◆ **Quoted passage**
--- START ---
J-Gav on Tue, 15th Oct 2013 4:51 pm
Addendum: On the other hand, when Kunstler excoriates the depraved cretins who presently strut through the ‘hallowed’ corridors of our national institutions pretending to ‘represent’ somebody, I’m in total agreement.
Arthur on Tue, 15th Oct 2013 5:28 pm
“Which doesn’t mean I agree with him on everything. In this article, for example, I see no reason why the coming conflicts need to be generational.”
Indeed, any ‘generational conflict’ will pale in contrast what is really looming…
http://www.infowars.com/worse-than-healthcare-gov-ebt-food-stamp-system-crash-is-inevitable-heres-why/
Kunstler can’t understand that, or at least can’t admit, that the diverse America that was build in the image of his ethnic group, could possibly fail because of ethnic tensions, just like everywhere else, tensions that can no longer be kept under control after an inevitable default.
Bor on Tue, 15th Oct 2013 11:04 pm
Arthur,
You deserve lobotomy to fix something in your brain. Sorry, I have gotten too personal but you are so specially impossible.
--- END ---
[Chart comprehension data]
--- START ---
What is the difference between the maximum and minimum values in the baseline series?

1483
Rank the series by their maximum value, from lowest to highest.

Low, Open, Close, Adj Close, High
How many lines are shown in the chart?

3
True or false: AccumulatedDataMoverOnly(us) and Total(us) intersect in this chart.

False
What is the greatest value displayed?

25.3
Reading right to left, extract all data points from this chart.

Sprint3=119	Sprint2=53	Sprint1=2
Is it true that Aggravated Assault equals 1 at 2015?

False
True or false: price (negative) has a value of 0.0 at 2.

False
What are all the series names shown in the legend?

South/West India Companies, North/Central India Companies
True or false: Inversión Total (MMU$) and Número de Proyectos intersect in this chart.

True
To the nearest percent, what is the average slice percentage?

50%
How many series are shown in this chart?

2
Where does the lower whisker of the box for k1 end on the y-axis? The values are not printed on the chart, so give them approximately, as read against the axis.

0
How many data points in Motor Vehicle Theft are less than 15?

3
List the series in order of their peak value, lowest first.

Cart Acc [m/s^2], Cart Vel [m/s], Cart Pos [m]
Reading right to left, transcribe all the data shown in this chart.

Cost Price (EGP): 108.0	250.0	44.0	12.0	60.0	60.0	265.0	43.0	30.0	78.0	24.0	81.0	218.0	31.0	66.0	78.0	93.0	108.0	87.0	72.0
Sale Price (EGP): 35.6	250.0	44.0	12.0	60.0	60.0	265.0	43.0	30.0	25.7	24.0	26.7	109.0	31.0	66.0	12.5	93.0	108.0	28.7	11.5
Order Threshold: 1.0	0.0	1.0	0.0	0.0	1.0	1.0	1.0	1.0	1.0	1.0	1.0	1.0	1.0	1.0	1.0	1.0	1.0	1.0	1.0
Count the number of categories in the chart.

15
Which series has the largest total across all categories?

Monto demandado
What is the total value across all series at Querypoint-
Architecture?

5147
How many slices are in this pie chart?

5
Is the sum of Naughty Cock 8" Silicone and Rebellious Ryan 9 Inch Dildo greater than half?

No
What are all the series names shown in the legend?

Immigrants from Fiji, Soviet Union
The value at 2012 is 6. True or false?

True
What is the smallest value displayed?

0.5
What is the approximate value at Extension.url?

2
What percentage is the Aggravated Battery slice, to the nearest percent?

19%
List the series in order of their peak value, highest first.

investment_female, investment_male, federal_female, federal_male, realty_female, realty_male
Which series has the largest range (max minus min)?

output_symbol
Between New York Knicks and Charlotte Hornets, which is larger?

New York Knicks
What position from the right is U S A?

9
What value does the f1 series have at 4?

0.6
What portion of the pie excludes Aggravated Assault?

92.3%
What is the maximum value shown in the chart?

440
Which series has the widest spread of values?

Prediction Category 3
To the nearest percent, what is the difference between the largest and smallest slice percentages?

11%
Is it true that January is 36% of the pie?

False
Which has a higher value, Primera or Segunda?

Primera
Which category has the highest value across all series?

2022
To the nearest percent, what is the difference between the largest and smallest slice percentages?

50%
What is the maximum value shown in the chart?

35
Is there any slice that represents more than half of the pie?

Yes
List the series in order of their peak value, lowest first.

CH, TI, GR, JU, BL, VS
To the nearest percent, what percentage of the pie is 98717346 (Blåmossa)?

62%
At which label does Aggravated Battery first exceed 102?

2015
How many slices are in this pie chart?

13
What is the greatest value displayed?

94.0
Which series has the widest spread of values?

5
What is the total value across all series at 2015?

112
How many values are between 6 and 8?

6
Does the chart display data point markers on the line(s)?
--- END ---
◆ **Problem 1**
Change the comment thread passage starting with "J-Gav on Tue, 15th" and going on through "in total agreement.", putting "halls" in place of "corridors".
◆ **Problem 2**
Using the comment thread, say whether each statement is true: (a) Arthur posted his comment on Tue, 15th Oct 2013 at 5:28 pm. (b) Bor addresses his comment to J-Gav. (c) J-Gav says he is in total agreement when Kunstler excoriates the depraved cretins in national institutions.
The rows have no connection to the comment thread.

◆ **Response 1**
J-Gav on Tue, 15th Oct 2013 4:51 pm
Addendum: On the other hand, when Kunstler excoriates the depraved cretins who presently strut through the ‘hallowed’ halls of our national institutions pretending to ‘represent’ somebody, I’m in total agreement.

◆ **Response 2**
(a) Yes: "Arthur on Tue, 15th Oct 2013 5:28 pm"
(b) No: "Arthur,"
(c) Yes: "I’m in total agreement"